Where does the string "pinky" appear? Copy every line of the entries below that holds it.
### DATASET EXCERPTS
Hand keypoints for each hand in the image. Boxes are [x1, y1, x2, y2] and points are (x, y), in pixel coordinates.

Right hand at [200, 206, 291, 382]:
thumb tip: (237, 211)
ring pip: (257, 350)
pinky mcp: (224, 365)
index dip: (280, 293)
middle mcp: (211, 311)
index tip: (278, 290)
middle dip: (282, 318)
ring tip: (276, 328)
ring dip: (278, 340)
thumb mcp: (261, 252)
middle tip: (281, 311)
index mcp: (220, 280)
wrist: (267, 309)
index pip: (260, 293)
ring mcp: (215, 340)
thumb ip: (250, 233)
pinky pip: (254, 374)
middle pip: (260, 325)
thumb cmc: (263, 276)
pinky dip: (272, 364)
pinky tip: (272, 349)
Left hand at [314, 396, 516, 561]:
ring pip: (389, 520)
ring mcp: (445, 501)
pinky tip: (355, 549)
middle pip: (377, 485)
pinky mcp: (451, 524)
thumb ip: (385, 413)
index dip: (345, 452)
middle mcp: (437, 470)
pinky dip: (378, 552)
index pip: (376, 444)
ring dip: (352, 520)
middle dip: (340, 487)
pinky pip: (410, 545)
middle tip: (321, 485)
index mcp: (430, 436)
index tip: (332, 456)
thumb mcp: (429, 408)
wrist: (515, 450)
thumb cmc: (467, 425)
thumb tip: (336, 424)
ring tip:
######
RESPONSE TO THE TASK -
pinky mcp: (224, 365)
pinky pip: (254, 374)
pinky dip: (272, 364)
pinky tip: (272, 349)
pinky tip: (355, 549)
pinky mcp: (451, 524)
pinky dip: (378, 552)
pinky pip: (410, 545)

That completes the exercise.